• EXERCISE DESCRIPTION: From the data below, repeat everything exactly except the images.

• EXCERPTED RECORDS:
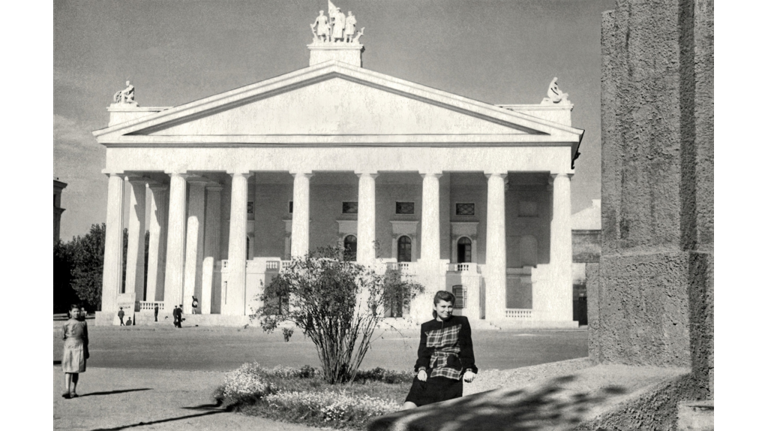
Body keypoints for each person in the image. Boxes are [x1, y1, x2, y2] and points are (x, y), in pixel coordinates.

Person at [402, 291, 477, 409]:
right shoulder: (426, 327)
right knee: (417, 387)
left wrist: (469, 369)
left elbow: (466, 347)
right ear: (435, 306)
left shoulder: (461, 322)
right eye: (443, 306)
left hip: (451, 367)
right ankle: (403, 419)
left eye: (450, 306)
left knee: (438, 387)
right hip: (431, 367)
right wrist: (421, 369)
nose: (447, 310)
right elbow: (423, 352)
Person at [61, 304, 89, 399]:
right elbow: (63, 336)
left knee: (76, 369)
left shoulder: (83, 323)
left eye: (78, 311)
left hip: (80, 346)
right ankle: (67, 390)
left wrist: (87, 350)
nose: (76, 313)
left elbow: (86, 337)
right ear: (70, 312)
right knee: (68, 369)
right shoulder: (66, 324)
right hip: (69, 346)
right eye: (74, 311)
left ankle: (73, 390)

• OUTPUT FOR THIS TASK:
Body keypoints for each person in the image. Boxes are [x1, y1, x2, y2] and points are (x, y), in pixel coordinates.

Person at [402, 291, 477, 409]:
right shoulder: (426, 327)
right knee: (417, 387)
left wrist: (469, 369)
left elbow: (466, 347)
right ear: (435, 306)
left shoulder: (461, 322)
right eye: (443, 306)
left hip: (451, 367)
right ankle: (403, 419)
left eye: (450, 306)
left knee: (438, 387)
right hip: (431, 367)
right wrist: (421, 369)
nose: (447, 310)
right elbow: (423, 352)
Person at [61, 304, 89, 399]:
right elbow: (63, 336)
left knee: (76, 369)
left shoulder: (83, 323)
left eye: (78, 311)
left hip: (80, 346)
right ankle: (67, 390)
left wrist: (87, 350)
nose: (76, 313)
left elbow: (86, 337)
right ear: (70, 312)
right knee: (68, 369)
right shoulder: (66, 324)
right hip: (69, 346)
right eye: (74, 311)
left ankle: (73, 390)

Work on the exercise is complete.